§ Ejercicios propuestos
1. Indique si cada una de las afirmaciones (a), (b) y (c) coincide con el texto sobre la ofrenda de Jesús. Responda sí o no y cite literalmente las palabras del texto que lo deciden. (a) Jesús entrega su vida con total libertad. (b) Según Santa Rosa de Lima, además de la cruz existen otras escalas para subir al cielo. (c) María es quien más íntimamente está unida al misterio del sufrimiento redentor de Jesús.
2. Retome el texto sobre la ofrenda de Jesús a partir del punto en que termina y continúelo con unas pocas oraciones.

Jesús es la ofrenda al Padre: “Hacer la voluntad del que me ha enviado y llevar a cabo su
obra.” (Jn 4,34). Es el Cordero de Dios, como símbolo de la redención de Israel cuando
celebró la primera Pascua. Pero esta ofrenda es libre, Jesús lo hace con total
libertad: “Nadie me quita la vida. Yo la doy voluntariamente.” (Lc 22,19). Y nos une al
Sacrificio con la Institución de la Eucaristía, cuando nos pide: “Hagan esto en memoria
mía” (Lc 22,19). Nos une también al pedirnos que carguemos con nuestras cruces; al
respecto, Santa Rosa de Lima dice:“Fuera de la cruz no hay otra escala por donde subir al
cielo.”; y María es la que más íntimamente está unida al misterio de su sufrimiento
redentor. Ella es quien más Lo conoce, y a quien la profetisa Ana le anunció: “A ti misma
una espada te atravesará el corazón” (Lc 2,15).

§ Extractos de datos

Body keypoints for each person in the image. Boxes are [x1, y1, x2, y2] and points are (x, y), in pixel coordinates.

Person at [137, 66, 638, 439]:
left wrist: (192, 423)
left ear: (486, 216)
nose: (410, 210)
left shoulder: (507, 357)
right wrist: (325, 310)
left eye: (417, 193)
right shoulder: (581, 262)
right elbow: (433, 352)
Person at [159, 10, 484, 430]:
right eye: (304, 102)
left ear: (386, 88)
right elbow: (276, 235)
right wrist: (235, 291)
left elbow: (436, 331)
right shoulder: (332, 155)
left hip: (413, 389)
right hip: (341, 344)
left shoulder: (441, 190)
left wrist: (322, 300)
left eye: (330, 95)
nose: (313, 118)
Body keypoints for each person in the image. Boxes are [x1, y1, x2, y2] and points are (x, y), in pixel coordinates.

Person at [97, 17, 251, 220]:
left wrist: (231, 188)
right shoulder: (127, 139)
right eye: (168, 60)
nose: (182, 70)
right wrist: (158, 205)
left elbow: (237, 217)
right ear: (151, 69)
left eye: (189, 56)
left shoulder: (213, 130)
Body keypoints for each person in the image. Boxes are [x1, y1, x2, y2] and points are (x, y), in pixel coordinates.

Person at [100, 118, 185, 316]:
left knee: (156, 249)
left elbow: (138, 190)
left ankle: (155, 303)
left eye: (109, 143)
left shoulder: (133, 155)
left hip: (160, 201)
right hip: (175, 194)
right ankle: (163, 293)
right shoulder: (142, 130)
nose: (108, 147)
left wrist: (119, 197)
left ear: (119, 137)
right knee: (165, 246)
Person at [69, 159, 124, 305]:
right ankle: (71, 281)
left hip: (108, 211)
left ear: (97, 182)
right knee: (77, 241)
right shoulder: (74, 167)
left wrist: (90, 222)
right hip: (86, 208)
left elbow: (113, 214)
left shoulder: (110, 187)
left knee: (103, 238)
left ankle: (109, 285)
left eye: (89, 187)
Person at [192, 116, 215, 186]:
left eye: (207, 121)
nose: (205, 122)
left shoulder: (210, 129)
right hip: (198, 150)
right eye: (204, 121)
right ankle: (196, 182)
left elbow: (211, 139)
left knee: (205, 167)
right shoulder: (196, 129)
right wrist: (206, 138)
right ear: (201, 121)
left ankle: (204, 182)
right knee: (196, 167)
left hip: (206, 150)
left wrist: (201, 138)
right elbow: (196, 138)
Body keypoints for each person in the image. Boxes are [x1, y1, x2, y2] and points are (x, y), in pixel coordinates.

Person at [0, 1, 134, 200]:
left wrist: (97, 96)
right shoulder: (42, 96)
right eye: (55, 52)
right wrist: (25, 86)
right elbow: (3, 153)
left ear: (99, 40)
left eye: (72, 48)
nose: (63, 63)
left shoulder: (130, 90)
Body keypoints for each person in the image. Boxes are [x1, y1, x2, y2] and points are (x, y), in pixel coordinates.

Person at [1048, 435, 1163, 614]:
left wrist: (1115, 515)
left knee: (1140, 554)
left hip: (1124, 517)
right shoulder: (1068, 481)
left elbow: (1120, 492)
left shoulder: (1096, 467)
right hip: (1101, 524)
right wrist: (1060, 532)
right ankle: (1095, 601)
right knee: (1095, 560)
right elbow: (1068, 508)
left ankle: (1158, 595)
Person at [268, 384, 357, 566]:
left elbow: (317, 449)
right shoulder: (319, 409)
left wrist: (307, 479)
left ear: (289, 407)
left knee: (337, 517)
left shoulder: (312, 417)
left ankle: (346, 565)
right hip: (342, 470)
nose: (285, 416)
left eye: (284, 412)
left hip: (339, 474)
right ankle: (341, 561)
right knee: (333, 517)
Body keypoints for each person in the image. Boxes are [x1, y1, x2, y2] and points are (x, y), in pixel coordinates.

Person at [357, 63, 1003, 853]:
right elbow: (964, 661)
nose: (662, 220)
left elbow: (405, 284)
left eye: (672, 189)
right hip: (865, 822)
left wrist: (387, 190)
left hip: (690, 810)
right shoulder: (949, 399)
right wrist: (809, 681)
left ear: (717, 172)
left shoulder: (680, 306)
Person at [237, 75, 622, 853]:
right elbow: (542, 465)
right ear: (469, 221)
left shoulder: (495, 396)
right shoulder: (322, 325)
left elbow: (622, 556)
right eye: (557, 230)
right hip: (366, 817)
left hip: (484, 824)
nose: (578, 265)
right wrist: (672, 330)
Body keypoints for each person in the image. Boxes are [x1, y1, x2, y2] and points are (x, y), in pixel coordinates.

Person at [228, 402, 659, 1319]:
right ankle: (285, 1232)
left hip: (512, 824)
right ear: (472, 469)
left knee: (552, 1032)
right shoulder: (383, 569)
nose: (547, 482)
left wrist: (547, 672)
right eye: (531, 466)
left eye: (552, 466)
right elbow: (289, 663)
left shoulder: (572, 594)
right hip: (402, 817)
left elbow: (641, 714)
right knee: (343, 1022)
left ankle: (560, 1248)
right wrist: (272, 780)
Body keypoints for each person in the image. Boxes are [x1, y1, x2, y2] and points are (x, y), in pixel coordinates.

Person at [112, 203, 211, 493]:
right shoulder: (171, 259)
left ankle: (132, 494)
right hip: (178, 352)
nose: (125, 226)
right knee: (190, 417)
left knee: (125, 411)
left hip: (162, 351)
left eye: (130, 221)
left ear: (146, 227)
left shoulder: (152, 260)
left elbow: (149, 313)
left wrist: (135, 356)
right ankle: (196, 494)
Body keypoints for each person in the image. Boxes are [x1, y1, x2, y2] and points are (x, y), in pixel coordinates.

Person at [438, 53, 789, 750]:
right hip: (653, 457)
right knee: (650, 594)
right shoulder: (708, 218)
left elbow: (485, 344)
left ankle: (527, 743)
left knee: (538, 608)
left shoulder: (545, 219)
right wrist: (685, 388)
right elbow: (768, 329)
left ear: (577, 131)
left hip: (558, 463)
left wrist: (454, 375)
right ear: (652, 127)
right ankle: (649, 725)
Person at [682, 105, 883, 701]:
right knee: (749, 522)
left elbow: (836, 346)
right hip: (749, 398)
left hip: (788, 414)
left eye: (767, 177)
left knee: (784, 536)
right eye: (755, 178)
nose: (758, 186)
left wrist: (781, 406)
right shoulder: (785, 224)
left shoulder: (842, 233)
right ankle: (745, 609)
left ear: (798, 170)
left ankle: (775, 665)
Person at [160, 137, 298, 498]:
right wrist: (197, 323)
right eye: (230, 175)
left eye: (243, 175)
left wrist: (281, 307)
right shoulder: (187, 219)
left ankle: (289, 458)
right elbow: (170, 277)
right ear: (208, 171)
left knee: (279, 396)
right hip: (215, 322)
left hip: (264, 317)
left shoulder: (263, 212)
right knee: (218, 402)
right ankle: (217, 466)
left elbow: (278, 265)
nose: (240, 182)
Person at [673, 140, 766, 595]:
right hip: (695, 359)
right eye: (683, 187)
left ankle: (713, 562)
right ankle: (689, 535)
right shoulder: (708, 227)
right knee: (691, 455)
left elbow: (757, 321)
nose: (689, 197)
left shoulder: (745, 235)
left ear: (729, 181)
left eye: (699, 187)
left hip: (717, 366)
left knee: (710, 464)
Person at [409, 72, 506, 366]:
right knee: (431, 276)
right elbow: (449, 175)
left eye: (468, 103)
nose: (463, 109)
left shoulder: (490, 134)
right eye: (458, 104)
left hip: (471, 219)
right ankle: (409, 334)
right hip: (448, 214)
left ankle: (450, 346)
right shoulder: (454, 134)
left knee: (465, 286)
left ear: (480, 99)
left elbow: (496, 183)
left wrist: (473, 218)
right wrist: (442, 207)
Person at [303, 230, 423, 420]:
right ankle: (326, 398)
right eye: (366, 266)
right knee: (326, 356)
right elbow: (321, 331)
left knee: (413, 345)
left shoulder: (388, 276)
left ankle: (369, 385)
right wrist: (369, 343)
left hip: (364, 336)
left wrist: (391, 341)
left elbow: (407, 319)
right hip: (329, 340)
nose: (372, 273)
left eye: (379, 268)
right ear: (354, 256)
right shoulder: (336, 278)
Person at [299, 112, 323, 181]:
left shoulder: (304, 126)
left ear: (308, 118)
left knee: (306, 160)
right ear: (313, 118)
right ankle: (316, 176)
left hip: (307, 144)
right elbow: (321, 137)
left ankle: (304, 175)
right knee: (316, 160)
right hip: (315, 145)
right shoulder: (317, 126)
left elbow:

§ Respuestas
1.
(a) Sí: "Jesús lo hace con total libertad".
(b) No: "Fuera de la cruz no hay otra escala por donde subir al cielo."
(c) Sí: "María es la que más íntimamente está unida al misterio de su sufrimiento redentor".

2.
“y sepultado”: Jesús no solo murió por nuestros pecados, sino que gustó la muerte…
conoció el estado de muerte, es decir, la separación entre el alma y el cuerpo. Dios no
impidió su muerte, según la naturaleza humana, pero unió su alma y su cuerpo con la
Resurrección, para que sea Él mismo en persona el punto de encuentro entre la muerte y la
vida. Aunque estas dos partes (cuerpo y alma) existieron desde un principio en la persona
del Verbo, con la muerte fueron separados uno del otro; sin embargo, permanecieron cada
cual en la misma persona del Verbo.
La Resurrección al tercer día es una prueba de incorruptibilidad de su cuerpo, ya que se
suponía que al cuarto día se daba la corrupción.
Con el Bautismo nosotros bajamos al sepulcro, muriendo al pecado. Como dice San
Pablo: “Por el bautismo fuimos sepultados con él en la muerte, para que así como Cristo
resucitó por la gloria del Padre, también nosotros llevemos una Vida nueva.” (Rm 6,4).